Chairman of the Azerbaijan Trade Unions Council
- In office 1 June 1970 – 23 January 1981
- Preceded by: Gudret Dadshov
- Succeeded by: Lidiya Rasulova

Minister of Higher and Specialized Secondary Education of the Azerbaijan SSR
- In office 20 October 1965 – 30 June 1970
- Preceded by: the committee has been transformed into a ministry
- Succeeded by: Danil Guliyev

Chairman of the Committee for Higher and Specialized Secondary Education of the Council of Ministers of the Azerbaijan SSR
- In office 28 May 1963 – 20 October 1965
- Preceded by: Abdulla Garayev
- Succeeded by: the committee has been transformed into a ministry

Personal details
- Born: 29 May 1924 (age 101) Baku
- Died: 24 May 1996 (aged 71) Baku
- Political party: Communist Party of the Soviet Union
- Education: Azerbaijan Industrial Institute
- Awards: Order of the October Revolution Order of the Red Banner of Labour

= Zuleikha Ismail kyzy Huseynova =

Zuleikha Ismail kyzy Huseynova (1924–1996) was a public and state official, a nominee of technical sciences, professor, Minister of Higher and Secondary Specialized Education of the Azerbaijan SSR (1965–1970), Chairperson of the Azerbaijan Trade Union Council (1970–1981), deputy of the USSR Supreme Soviet (7th–8th convocations), and a member of the USSR Parliament Group Commission.

==Life==
Zuleikha Huseynova was born on 29 May 1924, in Baku. She received her primary and secondary education at School No. 132 in Baku and later enrolled in the Faculty of Oil Mechanics at the Azerbaijan Industrial Institute in 1942. After completing her higher education, Zuleikha pursued her studies at the Energetics Institute named after Yesman as a postgraduate student.

==Career==
After defending her candidate dissertation in 1953, she worked at the Azerbaijan SSR Academy of Sciences for six years. Later, she was appointed Deputy Director of the Science and Education Institutions Department of the Central Committee of the Azerbaijan Communist Party.

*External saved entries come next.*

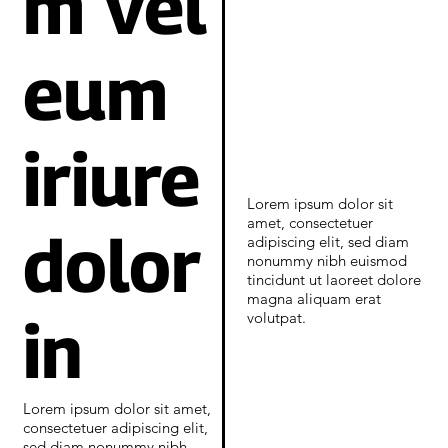
m vel
eum
iriure
Lorem ipsum dolor sit
amet, consectetuer
dolor
adipiscing elit, sed diam
nonummy nibh euismod
tincidunt ut laoreet dolore
magna aliquam erat
in
volutpat.
Lorem ipsum dolor sit amet,
consectetuer adipiscing elit,
sed diam nonummy nibh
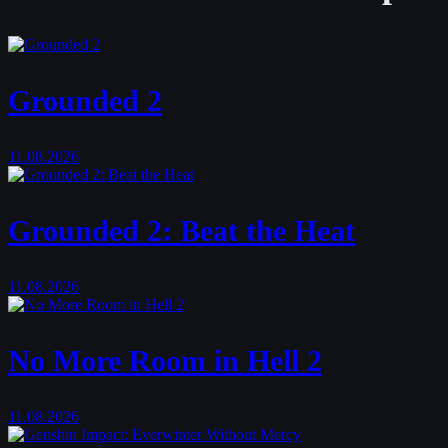
Grounded 2
11.08.2026
Grounded 2: Beat the Heat
11.08.2026
No More Room in Hell 2
11.08.2026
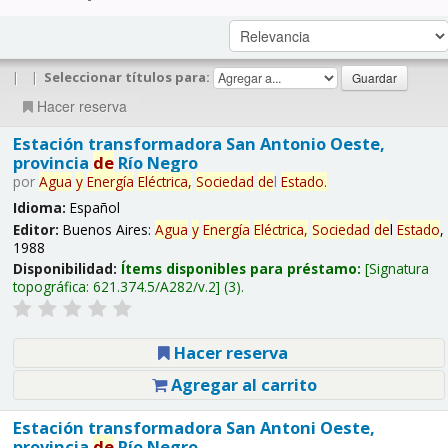
|
|
Seleccionar títulos para:
Hacer reserva
Estación transformadora San Antonio Oeste,
provincia
de
Río Negro
por
Agua
y
Energía
Eléctrica,
Sociedad
de
l
Estado
.
Idioma:
Español
Editor:
Buenos Aires:
Agua
y
Energía
Eléctrica,
Sociedad
de
l
Estado
,
1988
Disponibilidad:
Ítems disponibles para préstamo:
Signatura
topográfica:
621.374.5/A282/v.2
(3).
Hacer reserva
Agregar al carrito
Estación transformadora San Antoni Oeste,
provincia
de
Río Negro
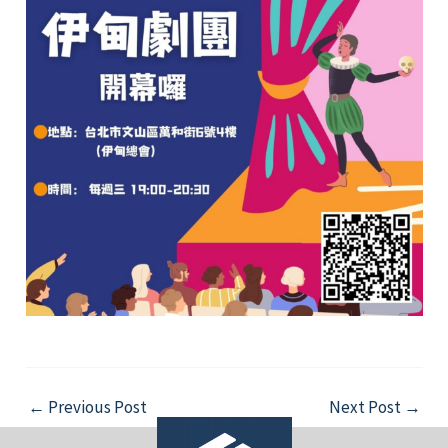
Post
←
Previous Post
Next Post
→
navigation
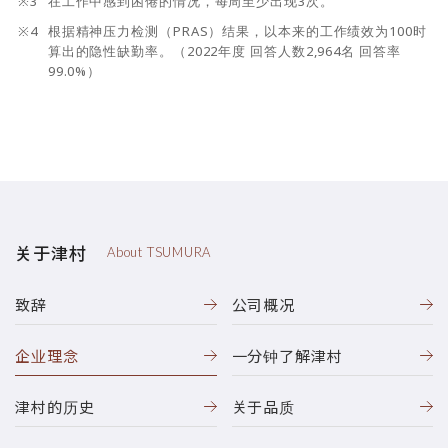
※3
在工作中感到困倦的情况，每周至少出现3次。
※4
根据精神压力检测（PRAS）结果，以本来的工作绩效为100时
算出的隐性缺勤率。（2022年度 回答人数2,964名 回答率
99.0%）
关于津村
About TSUMURA
致辞
公司概况
企业理念
一分钟了解津村
津村的历史
关于品质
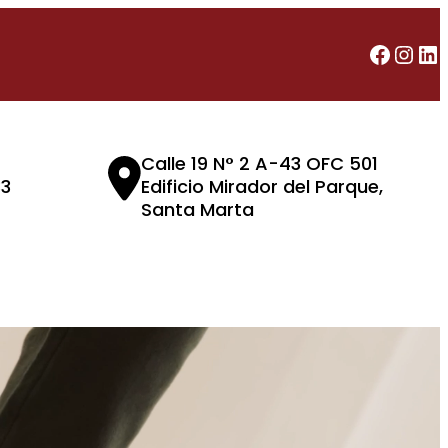
Facebook
Instagram
LinkedIn
Calle 19 N° 2 A-43 OFC 501
S
33
Edificio Mirador del Parque,
Contenedores
e
Santa Marta
a
r
c
h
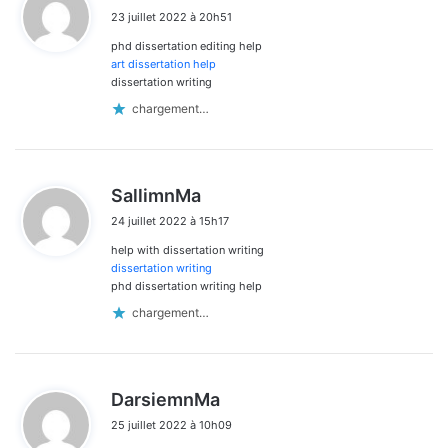
i
23 juillet 2022 à 20h51
t
phd dissertation editing help
:
art dissertation help
dissertation writing
chargement…
d
SallimnMa
i
24 juillet 2022 à 15h17
t
help with dissertation writing
:
dissertation writing
phd dissertation writing help
chargement…
d
DarsiemnMa
i
25 juillet 2022 à 10h09
t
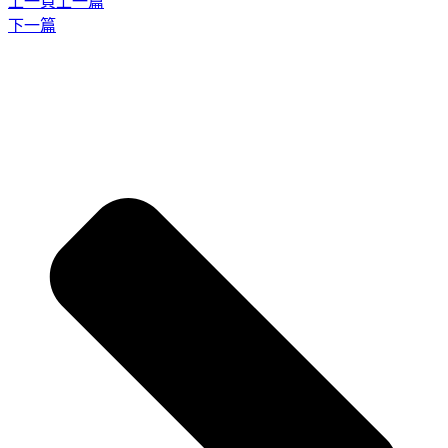
上一頁
上一篇
下一篇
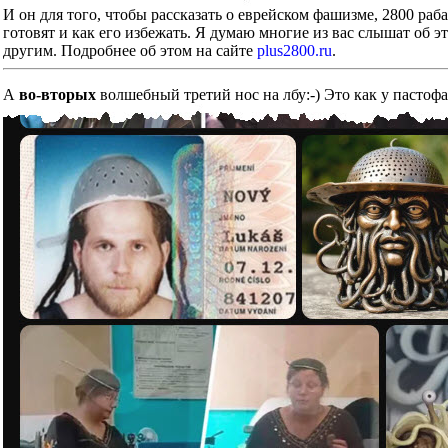
И он для того, чтобы рассказать о еврейском фашизме, 2800 ра
готовят и как его избежать. Я думаю многие из вас слышат об э
другим. Подробнее об этом на сайте
plus2800.ru
.
А
во-вторых
волшебный третий нос на лбу:-) Это как у пастоф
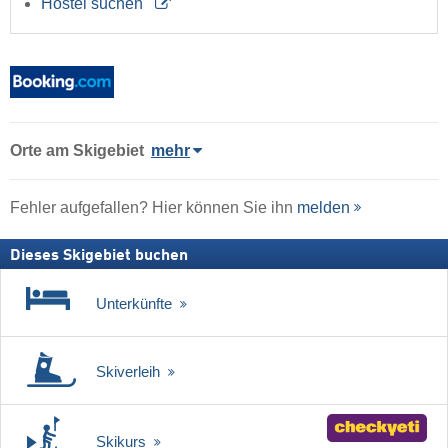
Hostel suchen
Orte am Skigebiet
mehr
Fehler aufgefallen? Hier können Sie ihn
melden
Dieses Skigebiet buchen
Unterkünfte
Skiverleih
Skikurs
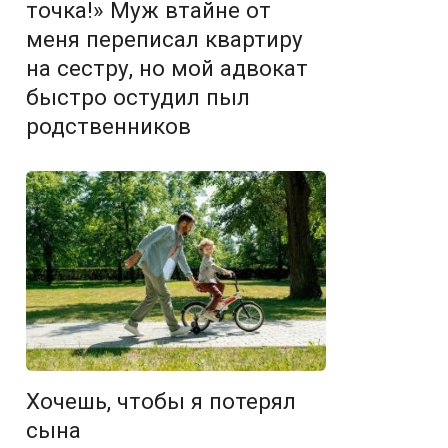
точка!» Муж втайне от
меня переписал квартиру
на сестру, но мой адвокат
быстро остудил пыл
родственников
Хочешь, чтобы я потерял
сына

Zuleikha Huseynova was one of the key figures advocating for the creation of the Ministry of Higher and Secondary Specialized Education in Azerbaijan, merging higher and secondary specialized educational institutions under one umbrella. She repeatedly met with the leadership of the Ministry of Higher and Secondary Specialized Education in Moscow to argue for the necessity of establishing corresponding institutions in allied republics. As a result of her efforts, the Committee for Higher and Secondary Specialized Education was created under the Council of Ministers, and Zuleikha was appointed as Deputy Chairperson. In 1963 she was promoted to Chair of the Committee.

In July 1965 the Committee was transformed into the Ministry of Higher and Secondary Specialized Education of the Azerbaijan SSR, and Zuleikha Huseynova was appointed as its minister. During her tenure as minister, significant efforts were made to expand the higher education network in the republic and strengthen the material-technical base of schools. For example, under her initiative and support, four dormitories and an educational building for foreign students were constructed at the Azerbaijan Institute of Oil and Chemistry. Additionally, a branch of the Azerbaijan Institute of Oil and Chemistry was opened in Sumqayit, the country's second industrial city (which now operates as Sumqayit State University). The Kirovabad (now Ganja) Technical Institute was also established under her initiative.

From 1965 to 1970 Zuleikha Huseynova successfully served as Minister of Higher and Secondary Specialized Education. In 1970, on the initiative of Heydar Aliyev, she was elected Chairperson of the Azerbaijan Trade Union Council. From 1981 until her retirement, Zuleikha Huseynova worked as Director of the Department of Science, Technology, and Educational Institutions at the Council of Ministers of the Azerbaijan SSR. She authored numerous scientific articles and methodological works, including being one of the co-authors of the original high school textbook "Automobiles and Tractors". After retiring, she worked as a consultant-professor at the Department of Internal Combustion Engines at the Azerbaijan Technical University.
Zuleikha Huseynova was elected as a deputy to the Supreme Soviet of the USSR (7th–10th convocations) and held positions such as Deputy Chairperson and Chairperson of the Permanent Commission of the Soviet Parliament, as well as Deputy Chairperson of the Committee for Friendship and Solidarity with Asian and African Countries.

==Awards==
Zuleikha Huseynova's contributions were highly esteemed, and she was awarded the Orders of the October Revolution and the Red Banner of Labor, along with several medals and honorary diplomas.